• GIVEN PASSAGE:
..............................

Jacky Tiotto: This is the point at which I might be controversial, so apologies to anyone watching. The system is actually in a bit of a muddle about fact-finds in relation to children; fact-finds are largely about adult disputes, and the role of a Cafcass adviser is to present to the court their assessment about the impact of harm on the child. But there is muddle if findings are not found because children then feel disbelieved. In this country, we are still not doing well enough at believing children without evidence, or what we as adults class as evidence. We have to talk differently. We have just heard that children do not understand that they are in a coercive and controlling relationship. We have words now for this behaviour that we have not had before, and we need to introduce it into the system for them; we need to hear from them differently in the family justice system, which is the bit that I sit in at the moment.
There is a moment coming with the Government’s announcement that they want to repeal the presumption of parental involvement in children’s lives because there is an interwoven muddle. The law says it is right for both parents to be involved in a child’s life unless it can be proven to be harmful; in the way that the system is currently set up, if there is no fact found in a case where an adult is saying, “I’m a victim”, you are immediately left with an unsafe situation. We have to dismantle all that and start with asking: what is the child’s experience? What is the impact on them? That is as important to determine as the evidential gathering of fact, but at the moment, we are not there. I am not sure if I have explained that well or not, but I am trying to expose a complexity that we see and feel at Cafcass.

..............................

• LISTING:
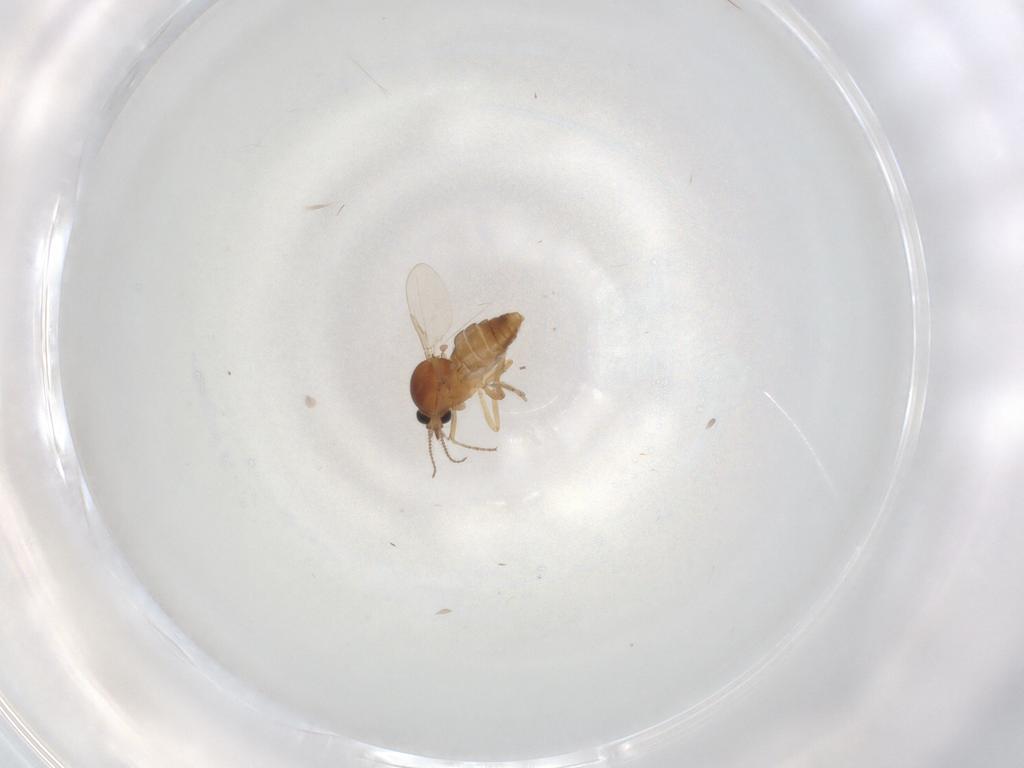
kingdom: Animalia
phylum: Arthropoda
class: Insecta
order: Diptera
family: Ceratopogonidae
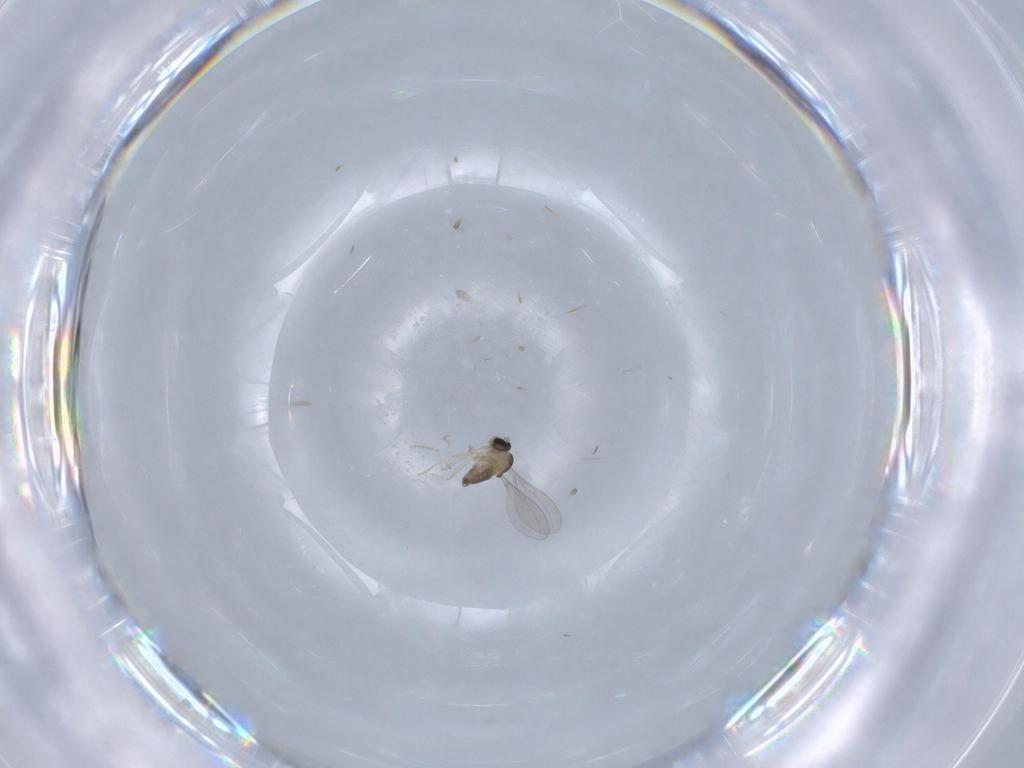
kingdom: Animalia
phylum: Arthropoda
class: Insecta
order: Diptera
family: Cecidomyiidae
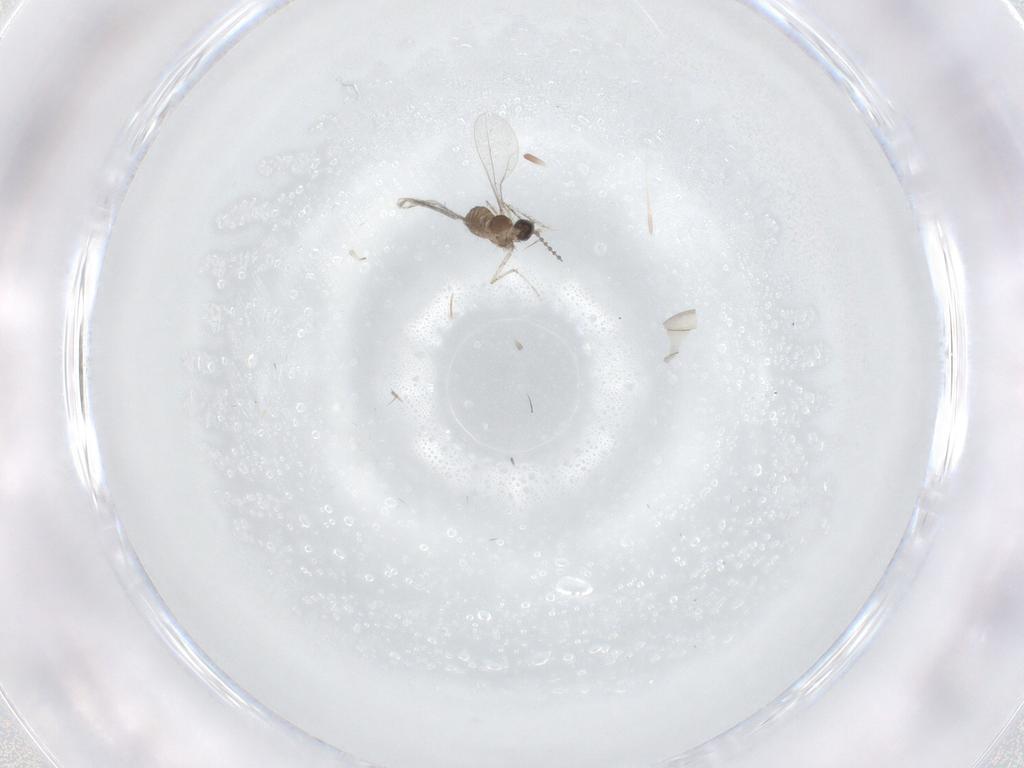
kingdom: Animalia
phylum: Arthropoda
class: Insecta
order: Diptera
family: Cecidomyiidae
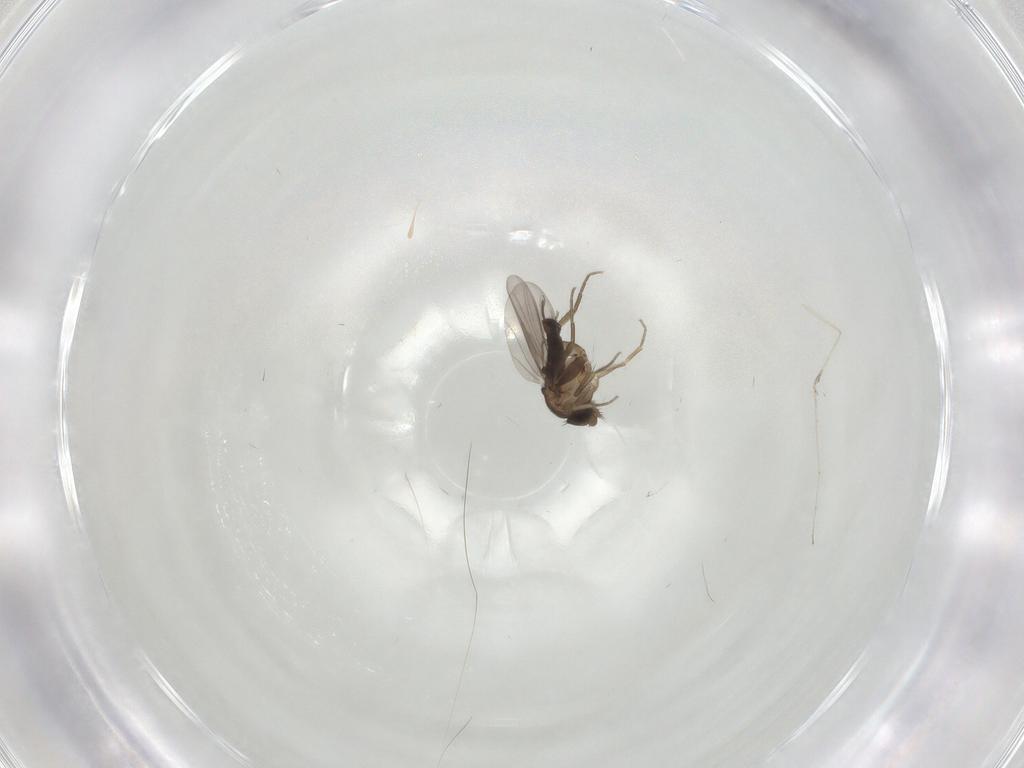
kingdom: Animalia
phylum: Arthropoda
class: Insecta
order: Diptera
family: Phoridae
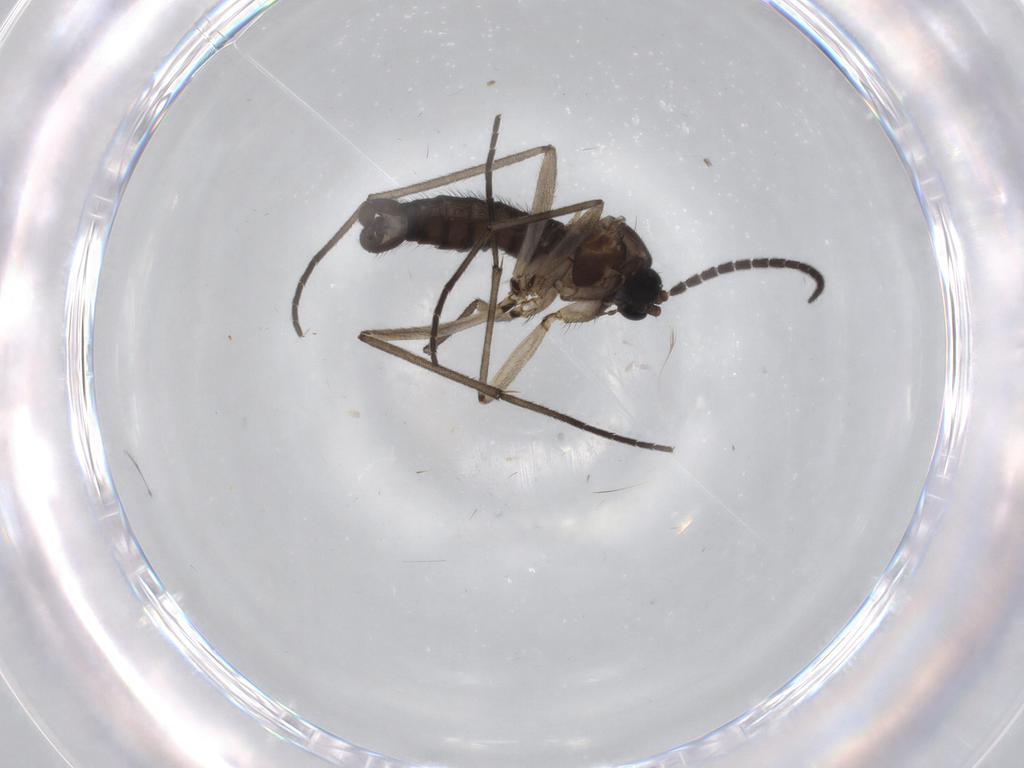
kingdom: Animalia
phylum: Arthropoda
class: Insecta
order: Diptera
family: Sciaridae
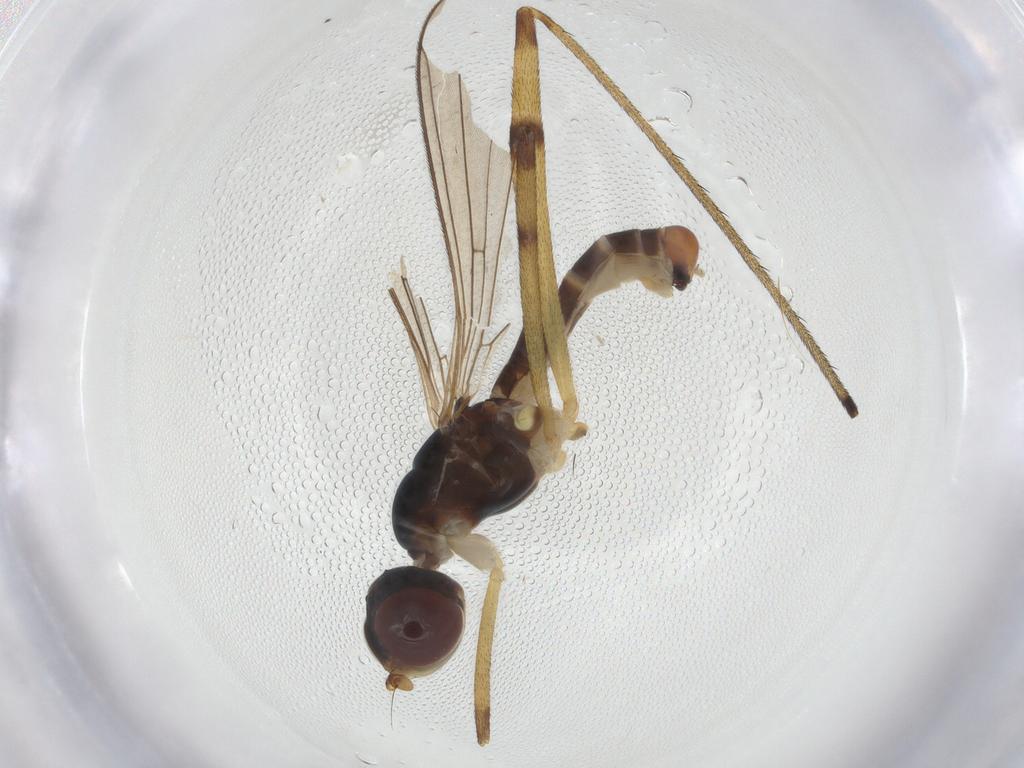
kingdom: Animalia
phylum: Arthropoda
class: Insecta
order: Diptera
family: Micropezidae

..............................

• TO BE DONE:
a. In the family justice passage:
(i) What are fact-finds largely about?
(ii) What does the Government want to repeal?
(iii) What does the law say about both parents' involvement in a child's life?
b. Can you carry on the family justice passage, picking up after its final sentence?
The data shown here were taken from a different source than the passage.

• RESULTS FOR EACH TASK:
a.
(i) Adult disputes.
(ii) The presumption of parental involvement in children's lives.
(iii) It is right for both parents to be involved unless it can be proven to be harmful.

b.
Baroness Hussein-Ece: In some cases, the mother of a child who is a victim of domestic abuse from an ex-partner is saying that her child is suffering and he or she does not want contact. I dealt with a case some years ago, where Cafcass was saying, “You have to see the ex-partner because the court has said so”. That is terrifying for the child. Is the mother, or whoever it is, listened to as a proxy or advocate for the child?
Jacky Tiotto: Yes, absolutely. The law is clear that if a child is at risk of harm or has been harmed, the presumption falls away. But the reality about that being applied is that in some cases there is a culture of the harm having to be proven, which is very difficult for children and their protective adult. It cannot be true that if it is not proven, it did not happen, but that is the system we have. So I am appealing for some reflection on that.
The Chair: This goes back to legal rules. It is that whole business of an interface where one is dealing with things that are amorphous, and trying to judge whether a child is suffering the consequences; they almost invariably are. But regarding that business of seeking hard evidence, perhaps you, Ms Mills, could respond to that. What Jacky is saying is that there is a mismatch between what the law requires and what the threshold should be when we are talking about harm regarding a child.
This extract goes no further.